Beijing: a primeira cidade chinesa a adotar aquecimento a gás natural

Fonte: Diário do Povo Online    15.11.2017 16h27

No dia 15 de novembro o aquecimento foi oficialmente ligado em Beijing. Com início neste ano, os sistemas de aquecimento em seis distritos urbanos de Beijing passarão a ser abastecidos por gás natural.

De acordo com os dados disponibilizados pelo Comitê de Gerenciamento Urbano de Beijing, o uso de aquecimento a gás natural superou já 97% de toda a cidade, um aumento de 9% relativamente ao ano anterior.

É esperado que a demanda de gás natural atinja os 12,5 bilhões de metros cúbicos durante a temporada de aquecimento deste ano. A construção das quatro usinas termoelétricas de gás natural da capital foi já concluída.

Du Chengzhang, diretor geral da Usina Termal de Huaneng Beijing, disse ao Beijing Commercial Daily que, a partir deste ano, todos os seis distritos urbanos em Beijing testemunharão a conversão do carvão para o gás natural, e que somente os subúrbios continuarão a usar carvão como fonte.

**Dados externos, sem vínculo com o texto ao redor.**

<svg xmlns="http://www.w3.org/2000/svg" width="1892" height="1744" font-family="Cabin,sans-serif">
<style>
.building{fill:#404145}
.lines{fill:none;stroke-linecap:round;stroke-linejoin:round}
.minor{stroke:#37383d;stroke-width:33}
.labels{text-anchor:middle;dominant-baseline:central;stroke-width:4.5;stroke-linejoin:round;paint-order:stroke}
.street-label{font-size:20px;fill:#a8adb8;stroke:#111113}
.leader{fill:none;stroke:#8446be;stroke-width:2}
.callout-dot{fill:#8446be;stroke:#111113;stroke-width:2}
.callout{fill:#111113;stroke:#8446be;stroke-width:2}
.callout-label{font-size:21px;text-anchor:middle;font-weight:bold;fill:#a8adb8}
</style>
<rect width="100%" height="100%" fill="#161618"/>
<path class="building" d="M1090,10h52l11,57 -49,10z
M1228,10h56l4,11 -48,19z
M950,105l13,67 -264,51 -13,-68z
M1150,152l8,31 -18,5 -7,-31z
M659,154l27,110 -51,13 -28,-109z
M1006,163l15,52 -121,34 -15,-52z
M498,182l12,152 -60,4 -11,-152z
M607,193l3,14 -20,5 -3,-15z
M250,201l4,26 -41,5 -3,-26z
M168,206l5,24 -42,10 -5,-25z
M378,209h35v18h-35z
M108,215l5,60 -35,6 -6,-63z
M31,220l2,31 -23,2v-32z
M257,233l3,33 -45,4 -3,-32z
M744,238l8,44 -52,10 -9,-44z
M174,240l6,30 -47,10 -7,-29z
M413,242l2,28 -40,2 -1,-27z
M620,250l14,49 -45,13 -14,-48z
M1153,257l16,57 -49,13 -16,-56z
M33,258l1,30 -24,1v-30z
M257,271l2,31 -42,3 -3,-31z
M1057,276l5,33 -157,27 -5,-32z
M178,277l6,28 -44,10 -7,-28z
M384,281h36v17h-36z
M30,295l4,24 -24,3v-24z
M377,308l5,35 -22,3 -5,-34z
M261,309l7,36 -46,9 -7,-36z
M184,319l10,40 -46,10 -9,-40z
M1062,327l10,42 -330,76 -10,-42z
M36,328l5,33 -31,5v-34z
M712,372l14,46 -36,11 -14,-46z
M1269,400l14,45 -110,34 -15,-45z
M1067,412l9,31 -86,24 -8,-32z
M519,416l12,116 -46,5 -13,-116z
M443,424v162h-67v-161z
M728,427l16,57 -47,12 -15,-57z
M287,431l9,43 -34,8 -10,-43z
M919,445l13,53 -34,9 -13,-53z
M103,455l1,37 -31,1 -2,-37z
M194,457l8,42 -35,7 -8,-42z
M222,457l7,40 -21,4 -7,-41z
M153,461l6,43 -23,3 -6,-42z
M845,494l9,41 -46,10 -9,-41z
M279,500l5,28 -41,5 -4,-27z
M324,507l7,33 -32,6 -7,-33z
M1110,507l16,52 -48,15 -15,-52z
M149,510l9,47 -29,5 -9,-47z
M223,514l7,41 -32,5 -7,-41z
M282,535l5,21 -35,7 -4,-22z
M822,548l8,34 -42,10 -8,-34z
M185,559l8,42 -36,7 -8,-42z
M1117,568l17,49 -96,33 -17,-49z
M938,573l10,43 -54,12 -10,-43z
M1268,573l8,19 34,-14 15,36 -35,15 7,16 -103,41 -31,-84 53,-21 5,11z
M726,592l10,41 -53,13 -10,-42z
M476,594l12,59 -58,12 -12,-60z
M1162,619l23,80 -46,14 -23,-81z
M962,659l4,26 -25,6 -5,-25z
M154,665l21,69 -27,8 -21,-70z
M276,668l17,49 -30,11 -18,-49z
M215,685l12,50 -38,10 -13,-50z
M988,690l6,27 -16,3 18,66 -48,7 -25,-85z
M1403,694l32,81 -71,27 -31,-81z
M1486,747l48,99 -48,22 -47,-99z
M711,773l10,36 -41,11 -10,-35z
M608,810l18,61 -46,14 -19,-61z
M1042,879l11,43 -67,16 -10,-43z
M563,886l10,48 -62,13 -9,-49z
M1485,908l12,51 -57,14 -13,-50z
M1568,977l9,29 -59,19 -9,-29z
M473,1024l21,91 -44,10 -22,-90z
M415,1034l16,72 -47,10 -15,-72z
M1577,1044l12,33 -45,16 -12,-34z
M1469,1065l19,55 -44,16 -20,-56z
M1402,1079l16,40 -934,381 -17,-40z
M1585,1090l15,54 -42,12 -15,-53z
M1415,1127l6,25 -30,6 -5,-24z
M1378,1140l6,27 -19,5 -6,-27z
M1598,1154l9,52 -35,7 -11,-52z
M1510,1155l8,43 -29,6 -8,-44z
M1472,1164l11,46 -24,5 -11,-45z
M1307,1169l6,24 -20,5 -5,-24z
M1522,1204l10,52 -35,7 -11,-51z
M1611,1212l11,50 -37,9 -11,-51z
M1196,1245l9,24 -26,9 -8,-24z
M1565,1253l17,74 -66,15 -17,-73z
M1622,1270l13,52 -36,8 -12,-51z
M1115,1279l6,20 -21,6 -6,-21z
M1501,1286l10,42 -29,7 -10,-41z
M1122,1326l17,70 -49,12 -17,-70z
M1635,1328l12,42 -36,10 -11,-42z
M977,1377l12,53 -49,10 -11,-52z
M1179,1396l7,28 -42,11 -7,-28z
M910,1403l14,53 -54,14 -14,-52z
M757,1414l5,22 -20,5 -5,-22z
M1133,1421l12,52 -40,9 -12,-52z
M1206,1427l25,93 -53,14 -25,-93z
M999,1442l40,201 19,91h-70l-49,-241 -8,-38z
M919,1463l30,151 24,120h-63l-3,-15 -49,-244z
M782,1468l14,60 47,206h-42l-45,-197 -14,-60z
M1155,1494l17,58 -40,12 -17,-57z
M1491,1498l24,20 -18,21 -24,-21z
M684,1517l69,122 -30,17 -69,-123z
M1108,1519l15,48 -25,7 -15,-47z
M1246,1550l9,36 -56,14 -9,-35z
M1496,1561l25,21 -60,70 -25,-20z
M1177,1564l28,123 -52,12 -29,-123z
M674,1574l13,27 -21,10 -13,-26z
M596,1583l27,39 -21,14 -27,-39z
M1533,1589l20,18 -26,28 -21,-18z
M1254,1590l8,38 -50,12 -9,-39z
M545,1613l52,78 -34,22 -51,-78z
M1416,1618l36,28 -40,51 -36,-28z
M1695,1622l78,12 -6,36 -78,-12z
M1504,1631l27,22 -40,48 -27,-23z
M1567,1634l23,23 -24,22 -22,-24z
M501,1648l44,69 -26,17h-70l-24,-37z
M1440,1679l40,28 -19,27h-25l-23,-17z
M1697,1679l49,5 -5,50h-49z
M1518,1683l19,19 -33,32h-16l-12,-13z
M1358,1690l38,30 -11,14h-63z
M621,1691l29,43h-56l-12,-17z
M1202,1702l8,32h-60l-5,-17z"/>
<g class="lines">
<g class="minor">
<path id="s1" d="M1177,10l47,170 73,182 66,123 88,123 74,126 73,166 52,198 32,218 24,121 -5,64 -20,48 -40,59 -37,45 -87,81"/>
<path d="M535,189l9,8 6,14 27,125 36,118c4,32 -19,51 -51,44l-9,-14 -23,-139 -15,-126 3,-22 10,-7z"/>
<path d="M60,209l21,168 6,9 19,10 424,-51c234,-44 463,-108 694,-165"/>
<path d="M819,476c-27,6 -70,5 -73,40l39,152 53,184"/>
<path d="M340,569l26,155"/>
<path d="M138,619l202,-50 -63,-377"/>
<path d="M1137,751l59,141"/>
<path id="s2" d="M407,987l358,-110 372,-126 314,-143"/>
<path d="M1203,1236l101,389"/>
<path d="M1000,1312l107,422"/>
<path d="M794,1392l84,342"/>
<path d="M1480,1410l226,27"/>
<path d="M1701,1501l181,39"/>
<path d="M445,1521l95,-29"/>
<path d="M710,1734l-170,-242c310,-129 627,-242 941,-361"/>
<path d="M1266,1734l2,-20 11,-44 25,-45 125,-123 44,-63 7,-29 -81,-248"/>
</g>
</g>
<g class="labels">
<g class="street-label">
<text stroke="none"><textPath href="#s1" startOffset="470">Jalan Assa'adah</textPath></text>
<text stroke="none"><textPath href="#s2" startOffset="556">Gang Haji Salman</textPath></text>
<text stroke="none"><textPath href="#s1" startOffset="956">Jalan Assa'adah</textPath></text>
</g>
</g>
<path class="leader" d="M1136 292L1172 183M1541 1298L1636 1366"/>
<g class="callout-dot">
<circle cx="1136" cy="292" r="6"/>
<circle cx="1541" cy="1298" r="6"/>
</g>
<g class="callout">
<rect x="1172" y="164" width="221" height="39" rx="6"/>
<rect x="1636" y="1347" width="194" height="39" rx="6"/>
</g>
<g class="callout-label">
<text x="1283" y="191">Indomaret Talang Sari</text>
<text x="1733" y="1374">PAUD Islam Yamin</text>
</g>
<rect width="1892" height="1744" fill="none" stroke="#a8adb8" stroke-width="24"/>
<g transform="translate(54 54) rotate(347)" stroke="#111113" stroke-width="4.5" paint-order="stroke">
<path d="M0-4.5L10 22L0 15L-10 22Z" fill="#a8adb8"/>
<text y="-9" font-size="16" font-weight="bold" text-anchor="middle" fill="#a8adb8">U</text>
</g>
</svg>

Consumo de carvão foi reduzido em 60% ao longo de 7 anos

No ano passado, o consumo total de energia em Beijing foi de 69,617 milhões de toneladas de carvão, dos quais os derivados deste combustível fóssil representaram 9,8% e o gás natural 31,7%.

"Relativamente ao consumo de energia de Beijing, o combustível para motores, o fornecimento de energia e o aquecimento são as três vertentes principais", explicou Han Xiaoping, diretor de informação da China Energy Network.

Na década passada, Beijing adotou continuamente medidas para controlar a poluição atmosférica. A concentração de poluentes tem vindo a diminuir a cada ano. No entanto, em 2013, o governo municipal de Beijing destacou que havia ainda uma grande lacuna entre a qualidade do ar, os novos padrões nacionais e as expectativas do público.

No mesmo ano, foi proposto que, até 2017, Beijing construísse quatro usinas termoelétricas a gás natural e cessasse o uso das tradicionais usinas de carvão, visando atingir os 100% de utilização de energia limpa e a redução do consumo de carvão para 9,2 milhões de toneladas.